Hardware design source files
........
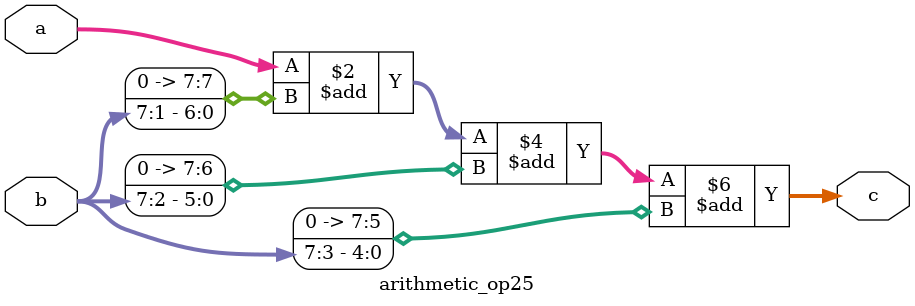
<source format=sv>

module arithmetic_op1 #(parameter WIDTH = 8) (
    input logic [WIDTH-1:0] a,
    input logic [WIDTH-1:0] b,
    output logic [WIDTH-1:0] c
);
    // Operation: Add a to b[WIDTH/2-1:0] shifted left by 1
    assign c = a + (b[WIDTH/2-1:0] << 1);
endmodule

// Module 2: XOR with shifted value
module arithmetic_op2 #(parameter WIDTH = 8) (
    input logic [WIDTH-1:0] a,
    input logic [WIDTH-1:0] b,
    output logic [WIDTH-1:0] c
);
    // Operation: XOR of a with b right-shifted by 2
    assign c = a ^ (b >> 2);
endmodule

// Module 3: Upper bits addition with lower bits
module arithmetic_op3 #(parameter WIDTH = 8) (
    input logic [WIDTH-1:0] a,
    input logic [WIDTH-1:0] b,
    output logic [WIDTH-1:0] c
);
    // Operation: Upper half of a plus lower half of b
    assign c = a[WIDTH-1:WIDTH/2] + b[WIDTH/2-1:0];
endmodule

// Module 4: Bitwise AND with addition
module arithmetic_op4 #(parameter WIDTH = 8) (
    input logic [WIDTH-1:0] a,
    input logic [WIDTH-1:0] b,
    output logic [WIDTH-1:0] c
);
    // Operation: Bitwise AND of a with b plus a
    assign c = (a & b) + a;
endmodule

// Module 5: Subtraction with shifted value
module arithmetic_op5 #(parameter WIDTH = 8) (
    input logic [WIDTH-1:0] a,
    input logic [WIDTH-1:0] b,
    output logic [WIDTH-1:0] c
);
    // Operation: a minus b shifted left by 3
    assign c = a - (b << 3);
endmodule

// Module 6: OR operation with addition
module arithmetic_op6 #(parameter WIDTH = 8) (
    input logic [WIDTH-1:0] a,
    input logic [WIDTH-1:0] b,
    output logic [WIDTH-1:0] c
);
    // Operation: a OR'd with b, then add WIDTH/4
    assign c = (a | b) + WIDTH/4;
endmodule

// Module 7: Mixed bit operations
module arithmetic_op7 #(parameter WIDTH = 8) (
    input logic [WIDTH-1:0] a,
    input logic [WIDTH-1:0] b,
    output logic [WIDTH-1:0] c
);
    // Operation: XOR upper half of a with lower half of b
    assign c = {a[WIDTH-1:WIDTH/2] ^ b[WIDTH/2-1:0], a[WIDTH/2-1:0]};
endmodule

// Module 8: Arithmetic with concatenation
module arithmetic_op8 #(parameter WIDTH = 8) (
    input logic [WIDTH-1:0] a,
    input logic [WIDTH-1:0] b,
    output logic [WIDTH-1:0] c
);
    // Operation: Add a to concatenated nibbles of b
    assign c = a + {b[WIDTH/4-1:0], b[WIDTH-1:WIDTH-WIDTH/4]};
endmodule

// Module 9: Conditional selection
module arithmetic_op9 #(parameter WIDTH = 8) (
    input logic [WIDTH-1:0] a,
    input logic [WIDTH-1:0] b,
    output logic [WIDTH-1:0] c
);
    // Operation: Select a or b based on MSB of a
    assign c = a[WIDTH-1] ? a + b : a - b;
endmodule

// Module 10: Nested bit operations
module arithmetic_op10 #(parameter WIDTH = 8) (
    input logic [WIDTH-1:0] a,
    input logic [WIDTH-1:0] b,
    output logic [WIDTH-1:0] c
);
    // Operation: ((a & b) ^ (a | b)) + a[WIDTH/2-1:0]
    assign c = ((a & b) ^ (a | b)) + {{(WIDTH/2){1'b0}}, a[WIDTH/2-1:0]};
endmodule

// Module 11: Rotate and add
module arithmetic_op11 #(parameter WIDTH = 8) (
    input logic [WIDTH-1:0] a,
    input logic [WIDTH-1:0] b,
    output logic [WIDTH-1:0] c
);
    // Operation: Add a to rotated b (rotate left by WIDTH/4)
    assign c = a + {b[WIDTH-WIDTH/4-1:0], b[WIDTH-1:WIDTH-WIDTH/4]};
endmodule

// Module 12: Bit reversal addition
module arithmetic_op12 #(parameter WIDTH = 8) (
    input logic [WIDTH-1:0] a,
    input logic [WIDTH-1:0] b,
    output logic [WIDTH-1:0] c
);
    // Operation: a plus bit-reversed b (simplistic reversal)
    logic [WIDTH-1:0] b_reversed;
    
    genvar i;
    generate
        for (i = 0; i < WIDTH; i = i + 1) begin : reverse_bits
            assign b_reversed[i] = b[WIDTH-1-i];
        end
    endgenerate
    
    assign c = a + b_reversed;
endmodule

// Module 13: Modulo arithmetic with bit masks
module arithmetic_op13 #(parameter WIDTH = 8) (
    input logic [WIDTH-1:0] a,
    input logic [WIDTH-1:0] b,
    output logic [WIDTH-1:0] c
);
    // Operation: a modulo (b masked to power of 2 - 1)
    // This creates a mask like 000011111
    logic [WIDTH-1:0] mask;
    assign mask = (1 << (b % WIDTH)) - 1;
    
    assign c = a & mask;
endmodule

// Module 14: Bit interleaving
module arithmetic_op14 #(parameter WIDTH = 8) (
    input logic [WIDTH-1:0] a,
    input logic [WIDTH-1:0] b,
    output logic [WIDTH-1:0] c
);
    // Operation: Interleave bits from upper half of a and b
    // Takes every other bit from a and b to form result
    genvar i;
    generate
        for (i = 0; i < WIDTH/2; i = i + 1) begin : interleave_bits
            assign c[i*2] = a[i+WIDTH/2];
            assign c[i*2+1] = b[i+WIDTH/2];
        end
    endgenerate
endmodule

// Module 15: Conditional addition or subtraction with shifts
module arithmetic_op15 #(parameter WIDTH = 8) (
    input logic [WIDTH-1:0] a,
    input logic [WIDTH-1:0] b,
    output logic [WIDTH-1:0] c
);
    // Operation: If a > b then a+b<<1 else a-b>>1
    assign c = (a > b) ? (a + (b << 1)) : (a - (b >> 1));
endmodule

// Module 16: Bitwise operations on upper/lower halves
module arithmetic_op16 #(parameter WIDTH = 8) (
    input logic [WIDTH-1:0] a,
    input logic [WIDTH-1:0] b,
    output logic [WIDTH-1:0] c
);
    // Operation: Upper half: a&b, Lower half: a^b
    assign c = {{(a[WIDTH-1:WIDTH/2] & b[WIDTH-1:WIDTH/2])}, {(a[WIDTH/2-1:0] ^ b[WIDTH/2-1:0])}};
endmodule

// Module 17: Masked addition
module arithmetic_op17 #(parameter WIDTH = 8) (
    input logic [WIDTH-1:0] a,
    input logic [WIDTH-1:0] b,
    output logic [WIDTH-1:0] c
);
    // Operation: Add a to b with every other bit masked
    logic [WIDTH-1:0] mask;
    
    genvar i;
    generate
        for (i = 0; i < WIDTH; i = i + 1) begin : create_mask
            assign mask[i] = (i % 2 == 0) ? 1'b1 : 1'b0;
        end
    endgenerate
    
    assign c = a + (b & mask);
endmodule

// Module 18: Selective negation
module arithmetic_op18 #(parameter WIDTH = 8) (
    input logic [WIDTH-1:0] a,
    input logic [WIDTH-1:0] b,
    output logic [WIDTH-1:0] c
);
    // Operation: Negate bits of a where b has 1, then add to original a
    assign c = a + (~a & b);
endmodule

// Module 19: Partial sum and difference
module arithmetic_op19 #(parameter WIDTH = 8) (
    input logic [WIDTH-1:0] a,
    input logic [WIDTH-1:0] b,
    output logic [WIDTH-1:0] c
);
    // Operation: Upper half: a+b, Lower half: a-b
    assign c = {{(a[WIDTH-1:WIDTH/2] + b[WIDTH-1:WIDTH/2])}, {(a[WIDTH/2-1:0] - b[WIDTH/2-1:0])}};
endmodule

// Module 20: Arithmetic with XOR mask
module arithmetic_op20 #(parameter WIDTH = 8) (
    input logic [WIDTH-1:0] a,
    input logic [WIDTH-1:0] b,
    output logic [WIDTH-1:0] c
);
    // Operation: (a + b) XOR (a - b)
    assign c = (a + b) ^ (a - b);
endmodule

// Module 21: Shifted part-select operations
module arithmetic_op21 #(parameter WIDTH = 8) (
    input logic [WIDTH-1:0] a,
    input logic [WIDTH-1:0] b,
    output logic [WIDTH-1:0] c
);
    // Operation: Lower quarter of a shifted left by WIDTH/2, plus upper quarter of b
    assign c = (a[WIDTH/4-1:0] << (WIDTH/2)) + {{(3*WIDTH/4){1'b0}}, b[WIDTH-1:3*WIDTH/4]};
endmodule

// Module 22: Cross-section addition
module arithmetic_op22 #(parameter WIDTH = 8) (
    input logic [WIDTH-1:0] a,
    input logic [WIDTH-1:0] b,
    output logic [WIDTH-1:0] c
);
    // Operation: Add middle section of a to middle section of b, place in middle of result
    logic [WIDTH/2-1:0] middle;
    assign middle = a[3*WIDTH/4-1:WIDTH/4] + b[3*WIDTH/4-1:WIDTH/4];
    
    assign c = {a[WIDTH-1:3*WIDTH/4], middle, b[WIDTH/4-1:0]};
endmodule

// Module 23: Complex conditional operation
module arithmetic_op23 #(parameter WIDTH = 8) (
    input logic [WIDTH-1:0] a,
    input logic [WIDTH-1:0] b,
    output logic [WIDTH-1:0] c
);
    // Operation: If a[0] then (a&b)+(a|b) else (a^b)-(a&b)
    assign c = a[0] ? ((a & b) + (a | b)) : ((a ^ b) - (a & b));
endmodule

// Module 24: Alternating bit operations
module arithmetic_op24 #(parameter WIDTH = 8) (
    input logic [WIDTH-1:0] a,
    input logic [WIDTH-1:0] b,
    output logic [WIDTH-1:0] c
);
    // Operation: Even bits: a&b, Odd bits: a|b
    genvar i;
    generate
        for (i = 0; i < WIDTH; i = i + 1) begin : alternate_ops
            assign c[i] = (i % 2 == 0) ? (a[i] & b[i]) : (a[i] | b[i]);
        end
    endgenerate
endmodule

// Module 25: Weighted sum with shifts
module arithmetic_op25 #(parameter WIDTH = 8) (
    input logic [WIDTH-1:0] a,
    input logic [WIDTH-1:0] b,
    output logic [WIDTH-1:0] c
);
    // Operation: a + (b>>1) + (b>>2) + (b>>3) (weighted sum)
    assign c = a + (b >> 1) + (b >> 2) + (b >> 3);
endmodule

</source>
........
WHAT THE TASK ASKS
In the data above, how many lines contain the word "from"? Only the number is wanted.

FINISHED TASK
2